Polymerase Chain Reaction (PCR) DNA Amplification
To learn the principles and techniques of DNA amplification via polymerase chain
The polymerase chain reaction (PCR) assay is one of the foundations for research and
biotechnology. Scientists are applying the benefits of this assay in the research laboratory
as well as in the areas of pharmaceutical development, forensic investigation, agricultural
management, and more. PCR allows exponential amplification of specific genes through
a series of controlled temperature changes. The investigator must know the genetic
sequence surrounding the gene of interest so the proper primers may be added to the
reaction. A primer is a known sequence of DNA usually 15 to 24 base pairs in length.
The primers will anneal to the DNA flanking the gene of interest. DNA polymerase is
an enzyme that forms the replication machinery and must also be added for extension of
the flanking primers. Free nucleotides are added so the enzyme can lay bases down. The
reaction is heated causing the double stranded DNA to denature or separate into single
stranded DNA. The temperature is then decreased to allow the primers to anneal to the
single stranded DNA at their complimentary loci. The replication machinery extends the
new complimentary strand of DNA leading to double stranded DNA. The reaction is
then heated once again to denature the double stranded DNA and the process is repeated
for 30 to 35 cycles.
Gloves Takara Enzyme (red)
Microcentrifugetube Rack Buffer Solution (yellow)
5 Empty Micrcentrifuge Tubes Pa Forward Primer (orange)
0.5-10 uL Micropipettor Ph Reverse Primer (orange)
20-200 uL Micropipettor Sterile Water (blue)
Sample DNA (green) Nucleotide Solution (purple)
3 PCR Reaction Tubes
Part A: Preparing the Primer Dilution
1. Label 2 empty microcentrifuge tubes with the corresponding primer name (Pa and Ph).
Make a 1:10 dilution by adding 18 uL sterile water to each tube. Allow the primers to
thaw completely and add 2 uL Pa primer to the tube labeled Pa, and 2 uL PH primer to
the tube labeled Ph.
2. Label 2 empty microcentrifuge tubes with the corresponding primer name (Pa and Ph)
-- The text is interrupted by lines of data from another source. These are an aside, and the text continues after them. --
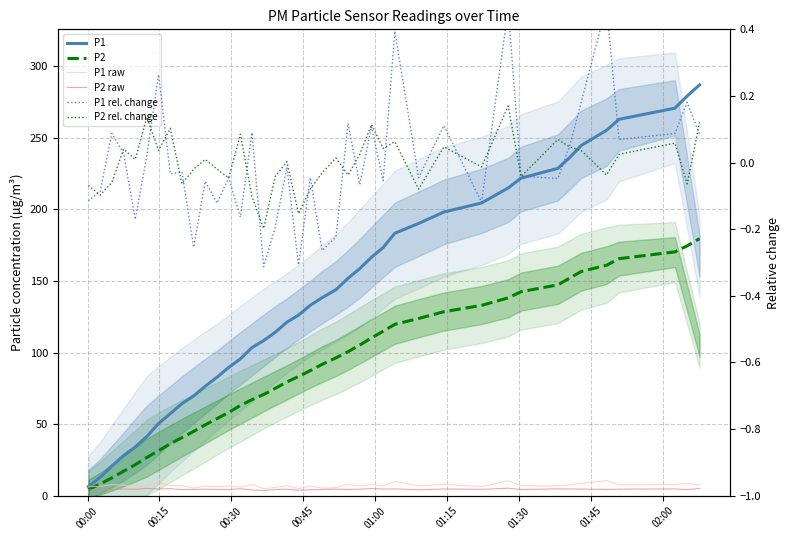

What is the minimum value shown in the chart?

-0.3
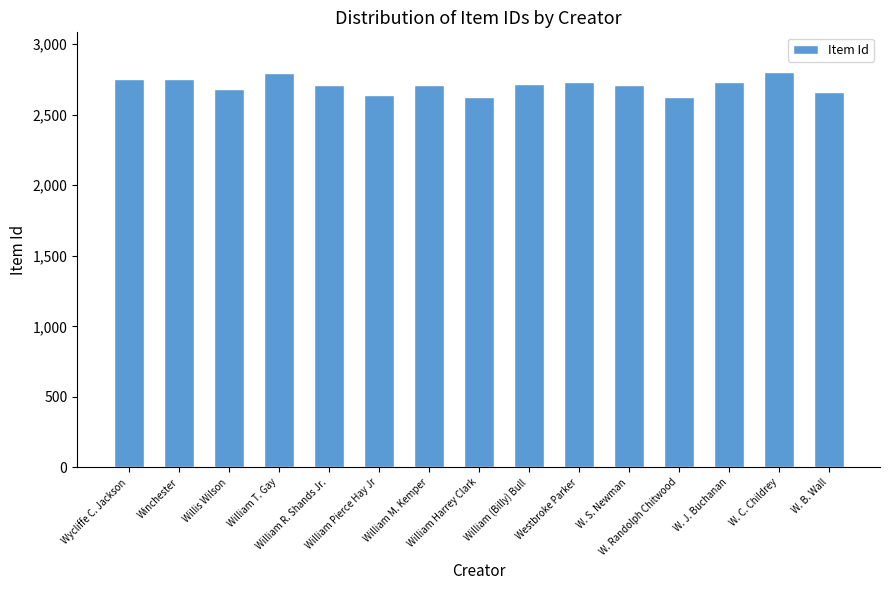

What is the maximum value shown in the chart?

2804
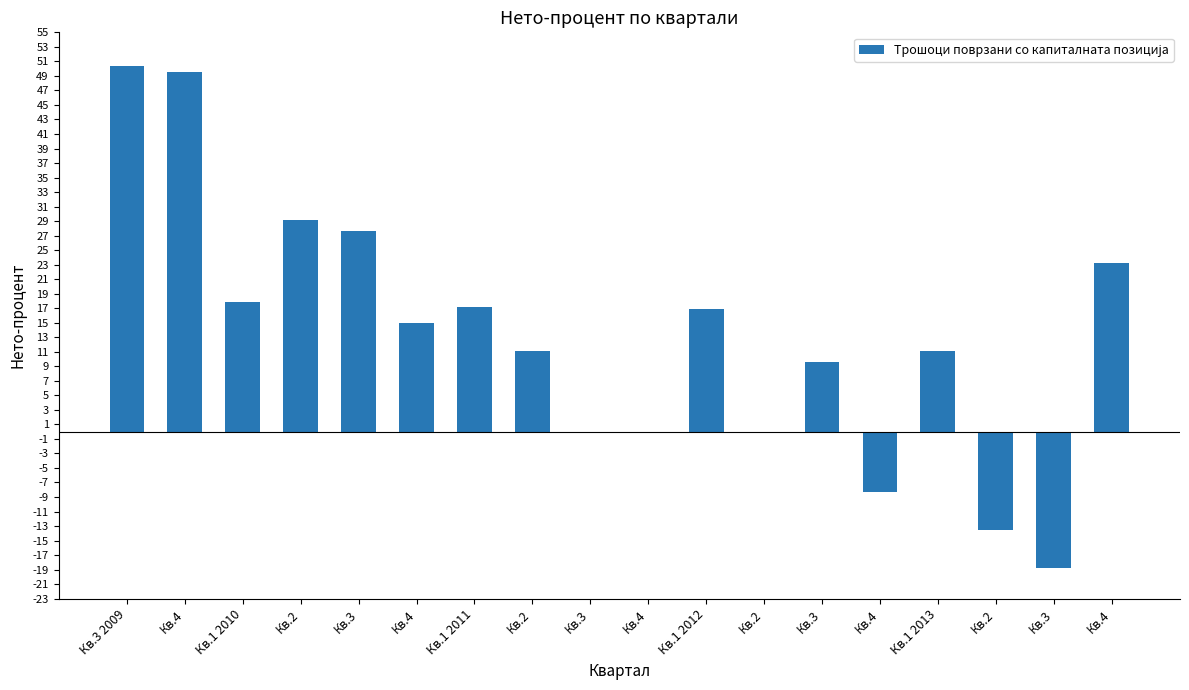

The chart shows a value of 10.7 at Кв.1 2012. True or false?

False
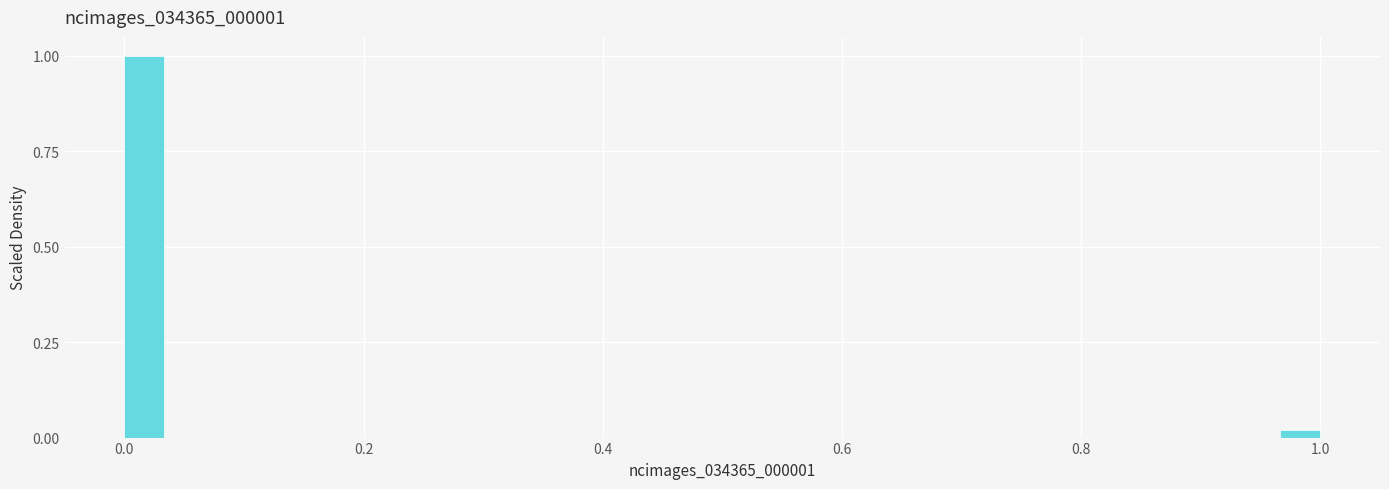

Read against the x-axis, roughly where is the centre of the tallest bar?

0.02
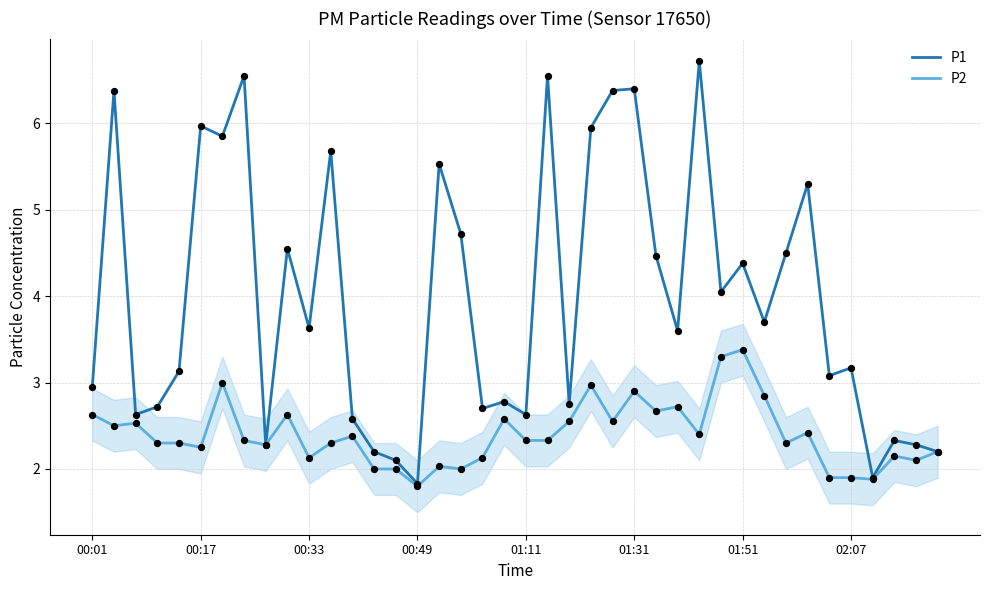

Which series has the largest total across all categories?

P1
and the number 50. Make a 50 concentration of each primer by adding the following
volumes of diluted primer and water to the empty tubes:
Add 11.5 uL of Pa primer to 38.5 uL sterile water
Add 13.4 uL of Ph primer to 36.6 uL sterile water
Part B: Calculate the Volume of Reagents
Before beginning a PCR reaction the volume of reagents for the reaction must be
calculated. You must count how many reactions you need to run (3 in this case) and add
1 additional reaction to your count. By doing this you will be sure to have more than
enough volume to complete the reaction.
Takara Enzyme: 0.25 uL X 4 samples = 1 uL
Buffer: 5 uL X 4 samples = 20 uL
Nucleotide: 4 uL X 4 samples = 16 uL
Pa: 2.5 uL X 4 samples = 10 uL
Ph: 2.5 uL X 4 samples = 10 uL
Sample: 5 uL in corresponding reaction tube
Sterile Water: 19.25-|50|= 30.75 X 4 samples = 123 uL
(To obtain the value for sterile water all other volumes must be added up and then
subtracted by 50 since each of the three reaction tubes will be completed to a volume of
50 at the end of the assay. That value must then be multiplied by the number of reactions
taking place (3 actual reactions plus 1 extra).
Part C: PCR Amplification
1. Place the 3 PCR reaction tubes containing the sample DNA and 3 empty
microcentrifuge tubes in a microcentrifuge rack. Label the empty tubes to correspond
with the sample DNA.
2. Add 5 uL sample to each corresponding tube.
3. Label the final empty micrcentrifuge “MM” for Master Mix.
4. Add 123 uL sterile water to the MM tube.
5. Add 20 uL buffer to the MM tube.
6. Add 16 uL nucleotide solution to the MM tube.
7. Add 10 uL of each primer to the MM tube.
8. Add 1 uL Takara enzyme to the MM tube.
9. Gently tap to mix. Do not invert.
10. Add 45 uL Master Mix solution to each of the reaction tubes.